= The input =
══════

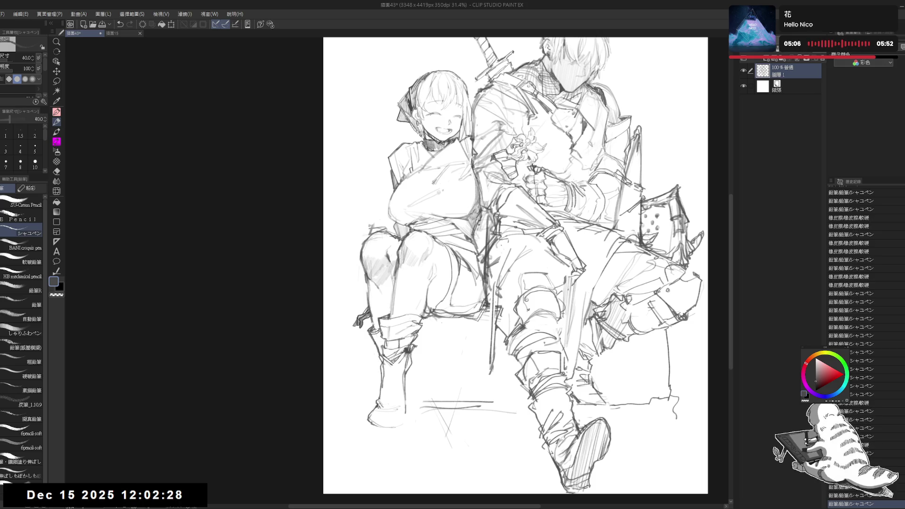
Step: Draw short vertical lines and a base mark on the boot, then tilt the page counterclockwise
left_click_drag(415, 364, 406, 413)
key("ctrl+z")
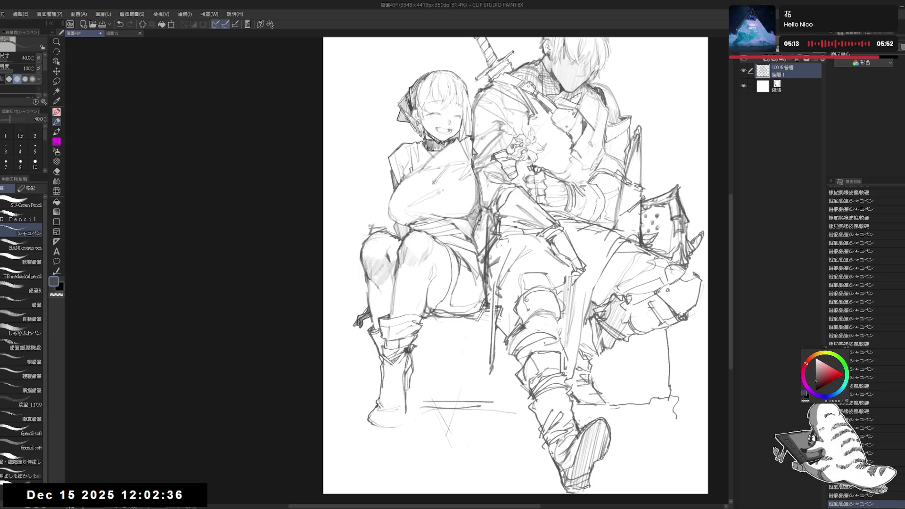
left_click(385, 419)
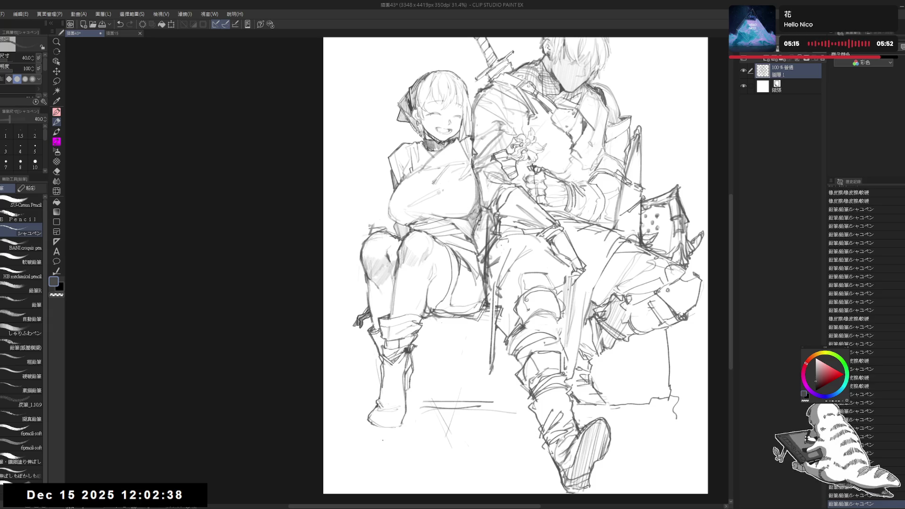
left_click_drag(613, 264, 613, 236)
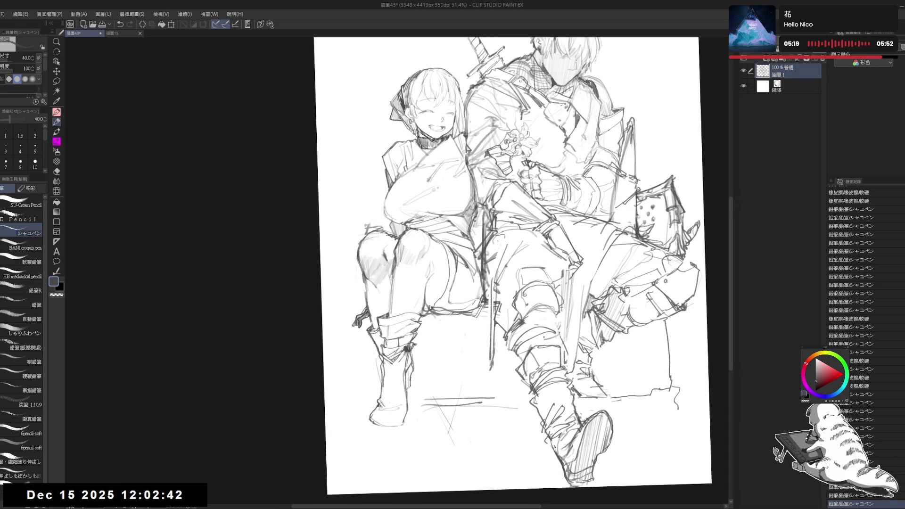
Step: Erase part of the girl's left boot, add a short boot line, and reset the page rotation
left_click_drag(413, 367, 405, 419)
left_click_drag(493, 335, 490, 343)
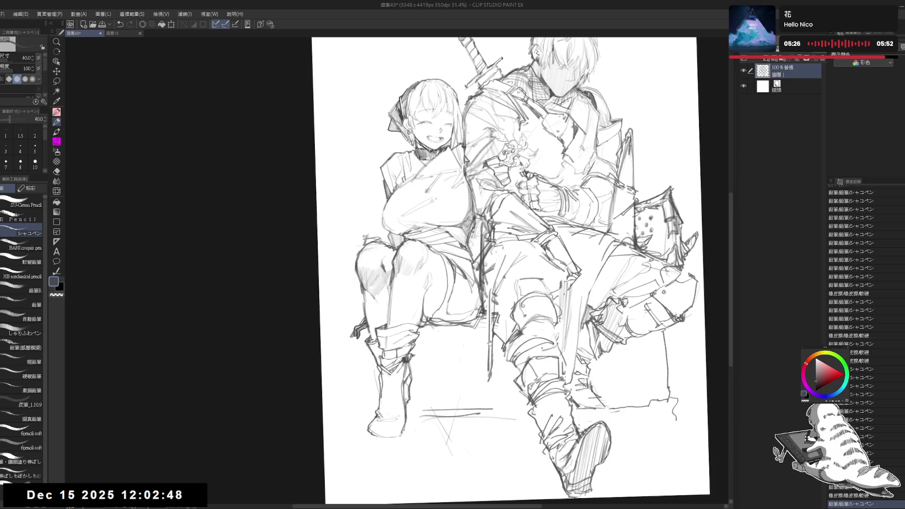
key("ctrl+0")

══════

= Your task =
Your copy should match the listing exactly, apart from the pictures it leaves out.

= Written solution =
Step: Draw short vertical lines and a base mark on the boot, then tilt the page counterclockwise
left_click_drag(415, 364, 406, 413)
key("ctrl+z")
left_click(385, 419)
left_click_drag(613, 264, 613, 236)
Step: Erase part of the girl's left boot, add a short boot line, and reset the page rotation
left_click_drag(413, 367, 405, 419)
left_click_drag(493, 335, 490, 343)
key("ctrl+0")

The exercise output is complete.